**HOW TO COMPLETE THIS TASK**
Arrange the data as a JSON list of strings, one string per line, starting with the line that contains "What is the ratio" and going on through the end of the data. Leave out blank lines and the pictures.

————

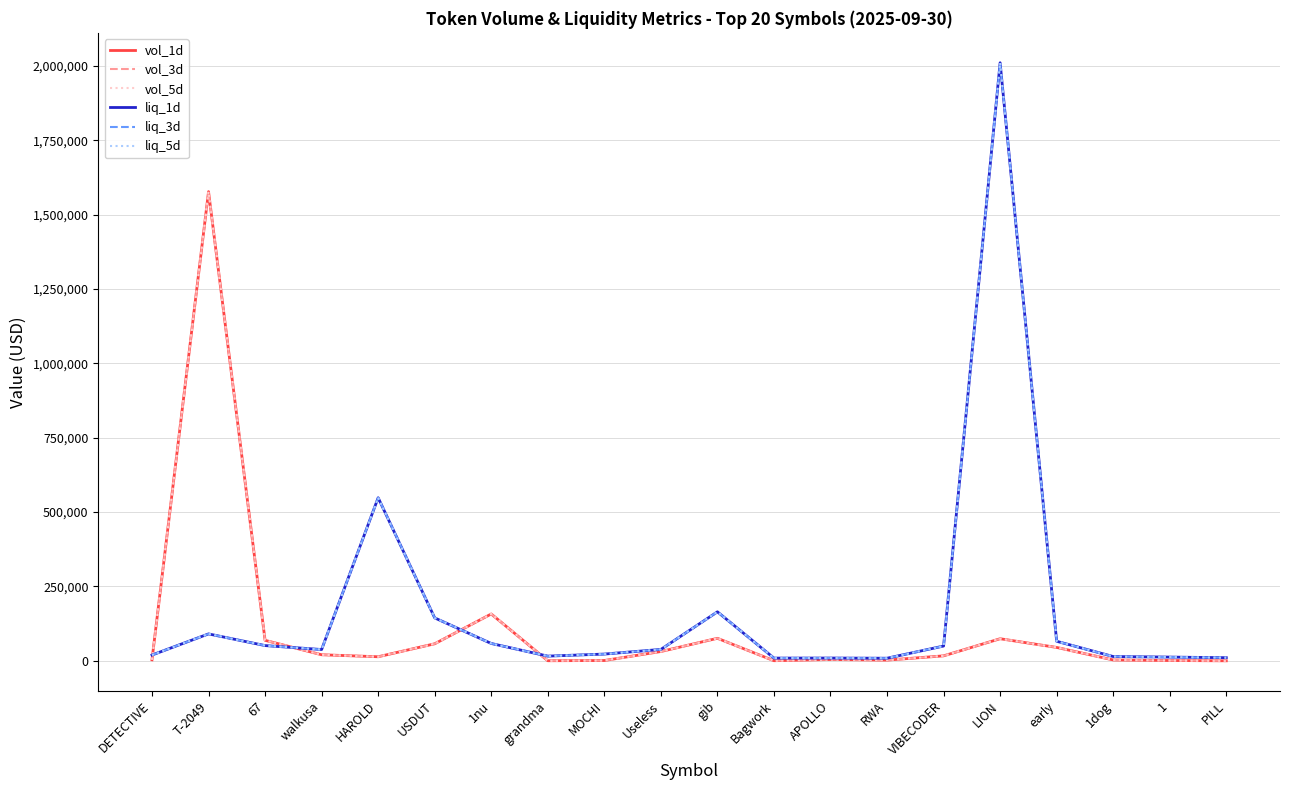

At which category does the chart reach its peak across all series?

LION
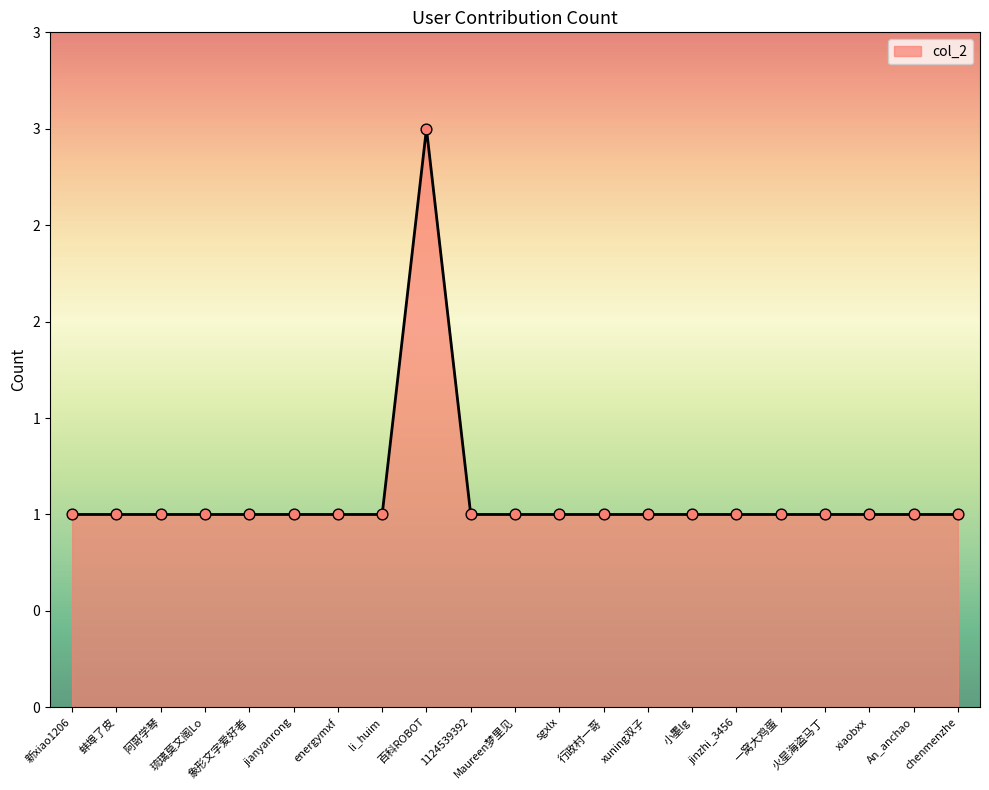

What is the ratio of the value at 象形文字爱好者 to the value at energymxf?

1.0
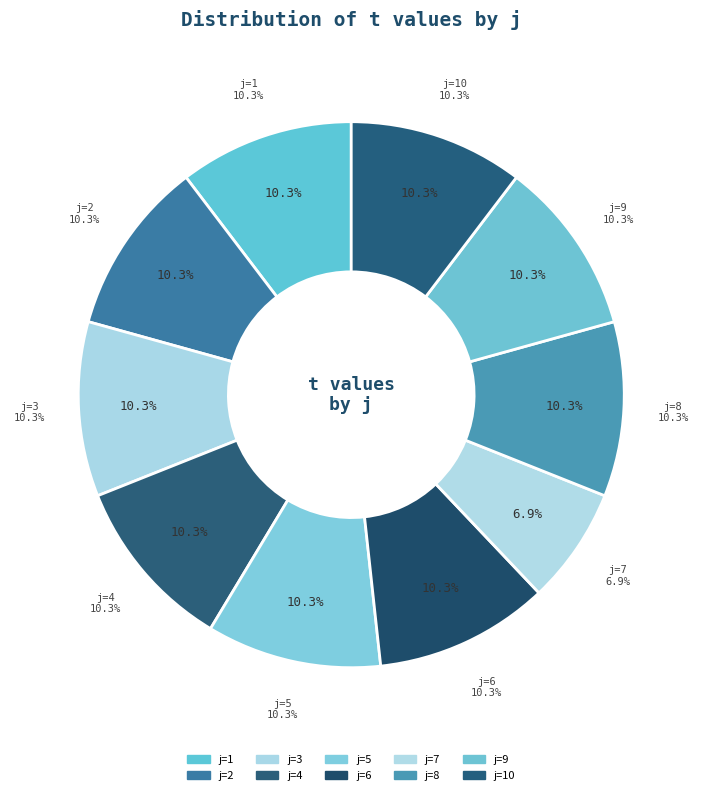

To the nearest percent, what is the combined percentage of 5 and 4?

21%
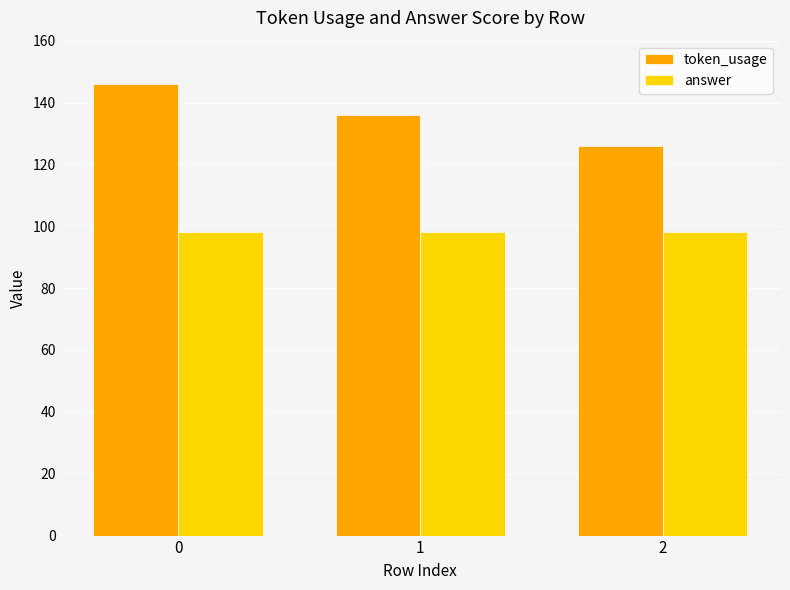

At how many categories does at least one series exceed 138?

1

————

**COMPLETED EXERCISE**
[
  "What is the ratio of the value at 象形文字爱好者 to the value at energymxf?",
  "1.0",
  "To the nearest percent, what is the combined percentage of 5 and 4?",
  "21%",
  "At how many categories does at least one series exceed 138?",
  "1"
]